December 1, 2015  |  tips for effective boards

While Mission and Vision Statements can be quite useful for organizations, they generally don’t involve descriptions of results to be achieved by an organization.  Mission Statements typically define the activities or services that the organization provides while Vision Statements may describe an idealized future state to be striven towards but never fully achieved.  As such they may provide clarity about an organization’s services and role in the community while helping to enhance motivation of employees and others supportive of the organization. 

If organizational results are not addressed in your Mission or Vision Statements, consider developing a results-oriented policy statement that defines what outcomes or benefits your organization is to provide and for whom these outcomes or benefits are to be provided.   Such a policy focuses on the impact your organization wishes to have (its reason for being) rather than on current or planned activities, services, or means to be used.  When the organization’s board of directors spells out what results it wants the organization to achieve it can then empower management to select activities, services, or means to achieve the board’s desired organizational results.  A board’s definition of the organization’s intended impact can promote management accountability and a results-oriented culture for the entire organization.

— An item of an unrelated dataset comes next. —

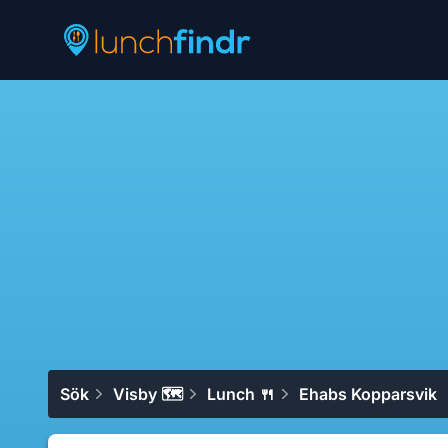
Lunchfindr
Sök
Visby 🗺
Lunch 🍴
Ehabs Kopparsvik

 Within the Policy Governance® system, such a results-oriented policy statement is called an Ends Policy.  Such a policy deals with three issues:  the results or benefits to be produced by the organization, the persons for whom these results or benefits are to be produced, and the worth of such results or benefits.   The “worth” component of the policy can address the following two issues:  1) the worth or value of results or benefits produced relative to the costs incurred to produce them, and 2) the relative priority of various benefits or beneficiaries. 

 Ends Policies begin with a broad summary statement addressing the three Ends Policy issues of benefits, beneficiaries, and worth.  Subsequent policy statements further define and may prioritize benefits and beneficiaries.  A sample summary statement (also called a Global Ends Policy Statement) for a school board follows:  “Students of XYZ school acquire the academic knowledge, character traits, and life skills necessary to succeed in life after graduation at a justifiable cost.”  Subsequent (lower level) policy statements can further define and prioritize categories of students to be served, such as students within a specified geographical area, students with special learning needs, students with physical challenges, students from low income families, students from families whose primary language is not English, etc.  Lower level Ends Policy statements can also specify the academic knowledge, character traits, and life skills to be focused on by the school.  Specific metrics are subsequently identified so that the results or benefits to be produced are measureable.

Ends Policies are the Fourth Principle of the Policy Governance® system.